From c1f0a15c65af3f9d2a140c4a73dcbfb3fcfc765d Mon Sep 17 00:00:00 2001
From: Matthias Springer <springerm@google.com>
Date: Thu, 27 Oct 2022 11:54:01 +0200
Subject: [PATCH] [mlir][tensor][bufferize] Lower tensor.generate to linalg.map

There is no memref equivalent of tensor.generate. The purpose of this change is to avoid creating scf.parallel loops during bufferization.

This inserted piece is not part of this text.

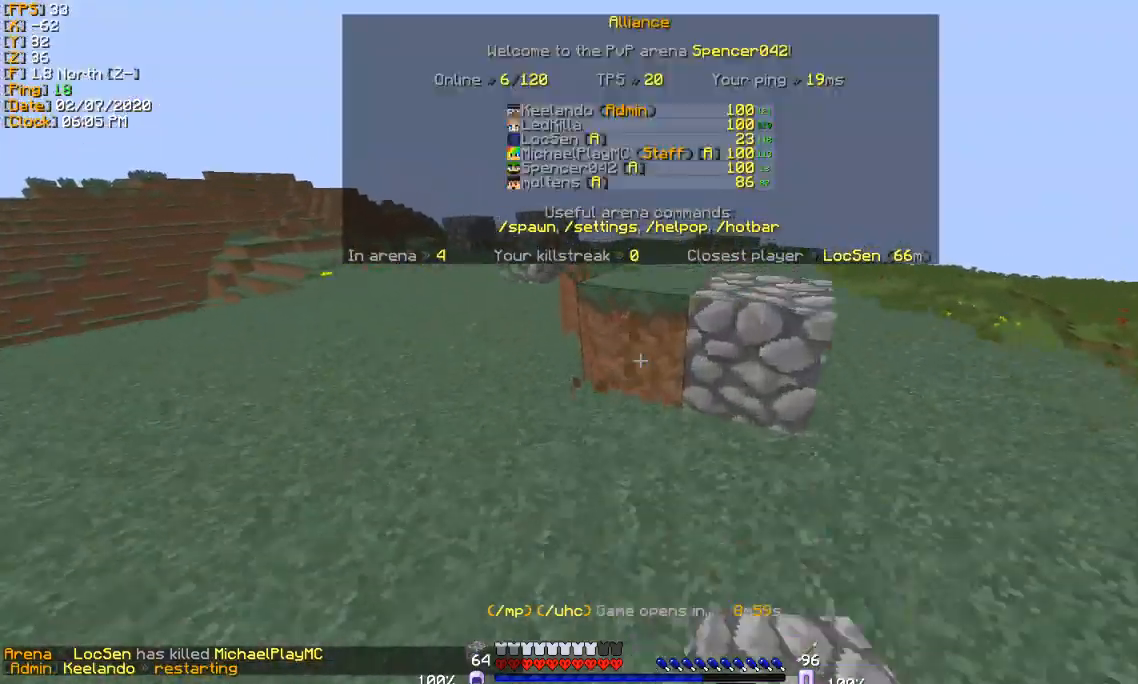
{"keys": ["w"], "events": []}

Differential Revision: https://reviews.llvm.org/D136767
---
 .../Transforms/BufferizableOpInterfaceImpl.cpp     | 100 ++++++++++++---------
 mlir/lib/Dialect/Tensor/Transforms/CMakeLists.txt  |   1 +
 mlir/test/Dialect/Tensor/bufferize.mlir            |  55 ++++++------
 mlir/test/Dialect/Tensor/one-shot-bufferize.mlir   |   6 +-
 utils/bazel/llvm-project-overlay/mlir/BUILD.bazel  |   1 +
 5 files changed, 89 insertions(+), 74 deletions(-)
diff --git a/mlir/lib/Dialect/Tensor/Transforms/BufferizableOpInterfaceImpl.cpp b/mlir/lib/Dialect/Tensor/Transforms/BufferizableOpInterfaceImpl.cpp
index ac24d0d..5cddd3c 100644
--- a/mlir/lib/Dialect/Tensor/Transforms/BufferizableOpInterfaceImpl.cpp
+++ b/mlir/lib/Dialect/Tensor/Transforms/BufferizableOpInterfaceImpl.cpp
@@ -12,6 +12,7 @@
 #include "mlir/Dialect/Bufferization/IR/BufferizableOpInterface.h"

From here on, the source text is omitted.